ROMA – C’è Silvia, studentessa triestina di 28 anni, che ha conosciuto l’islam grazie ad un amico marocchino. C’è Asmaa, ex cattolica praticante di 50 anni, che gira con il velo integrale e dopo i fatti di Parigi ha paura e vuole andare a vivere in Qatar. Asmaa come Elena Hayam Murgia, sarda di 40 anni che vive a Milano, ha scelto l’islam salafito, quello più puro (o più estremo), praticato nei Paesi del Golfo come l’Arabia Saudita. E poi ci sono Luigi Ammar De Martino e Paolo Jafar Rada, che hanno scelto l’Islam sciita praticato in Iran e hanno come guida l’ayatollah Khomeini. Sono i ritratti di alcuni degli italiani convertiti all’Islam tratteggiati su La Stampa da Karima Moual, che ha raccolto le loro testimonianze.
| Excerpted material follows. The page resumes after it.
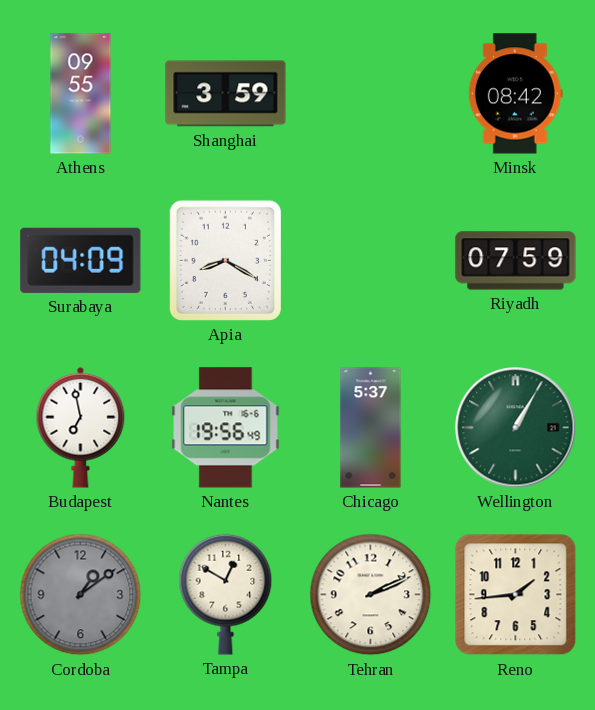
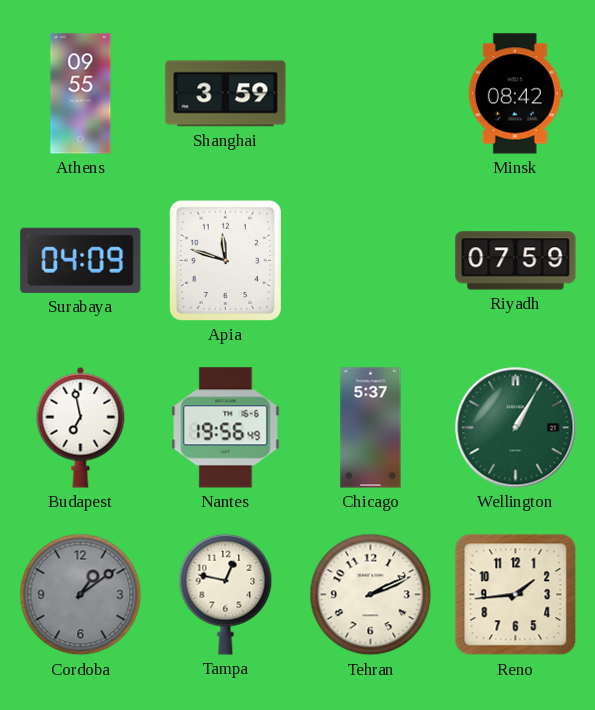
Apia: 8:20 -> 11:48
Tampa: 12:50 -> 12:47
Come quella di Asmaa P., italiana di 50 anni, che indossa il niqab (il velo integrale) e per paura di rappresaglie anti-islamiche non esce di casa senza il marito:
“Da sempre sono stata una cattolica praticante. Poi è arrivato un momento nella mia vita in cui ho sentito che la mia religione non era abbastanza. Fu in quel momento che ho iniziato un percorso di ricerca spirituale. Ho letto di tutto, finanche il buddismo. Quando nel 2005 mi sono convertita, l’islam era come il demonio. C’era stato da poco l’attentato alle Torri Gemelle. L’attenzione verso l’islam era forte, soprattutto in una visione negativa. Fu in quel momento che la mia curiosità si accese verso quella religione. Volevo capire cosa c’era davvero di cattivo. Dopo due anni di studi e ricerche abbracciai l’Islam, io e anche mio marito. Adesso vivo ormai quasi reclusa in casa dopo i fatti di Parigi, perché continuo a subire minacce e insulti. Uno ha cercato anche di investirmi con la macchina. Ormai col Niqab esco solo in compagnia di mio marito”.
Asmaa non è sola ad indossare il niqab. Anche Elena Hayam ogni tanto lo porta:
“Certo, non è obbligatorio ma è consigliato soprattutto nei periodi di Fitna”, ovvero un periodo di prove alle quali è sottoposto il genere umano; è molto forte in Occidente con la sua strumentalizzazione del corpo della donna.
Silvia, invece, adesso porta il velo semplice, ma in futuro “non escludo di metterlo”, dice alla Stampa.
Queste tre donne seguono l’islam salafita, il più conservatore. Altri hanno scelto quello sciita. Come Paolo Jafar Rada, che dice di aver trovato la propria guida nella figura di Khomeini,
“colui che ha ricondotto sulla via maestra”. Perché la Chiesa, secondo Jafar, ha perso quando si è arresa alla modernità andando verso l’uomo invece che verso Dio.
Come Jafar anche Matteo Ali Scalabrin, 38 anni, di Venezia, ha scelto l’islam sciita, e lo ha fatto grazie a sua moglie, Rachida.
“La mia vita è cambiata in meglio, con l’Islam. Ormai sono musulmano da 16 anni, abbiamo due figli, mia moglie ha due lauree, lavora in Italia e se in Marocco portava il velo qui in Italia lo ha tolto. Io cerco di seguire tutti i precetti islamici, ma sto alla larga dalle interpretazioni dell’Islam hanbalita e salafita, che sono il vero problema per la riforma dell’Islam perché non attualizzano i precetti islamici, non dividono il testo dal contesto”.
Stesso giudizio arriva da Luigi Ammar De Martino, 78 anni, napoletano e sciita:
“Mi convertii all’Islam nell’83, ma prima fu una conversione politica, alla rivoluzione in Iran che portò, attraverso il referendum del ’79, alla Repubblica islamica. Io, che ero un militante politico peronista, fui colpito dalla storia di quel popolo perché era contro l’imperialismo occidentale e il social imperialismo sovietico. La miscredenza e il materialismo contro una fede e un messaggio. Nell’Islam non esiste divisione tra religione e politica, perché in fondo cosa non è di Dio se non tutto”.
E quindi anche lui, come i sunniti e i salafiti, sostiene l’importanza della Sharia.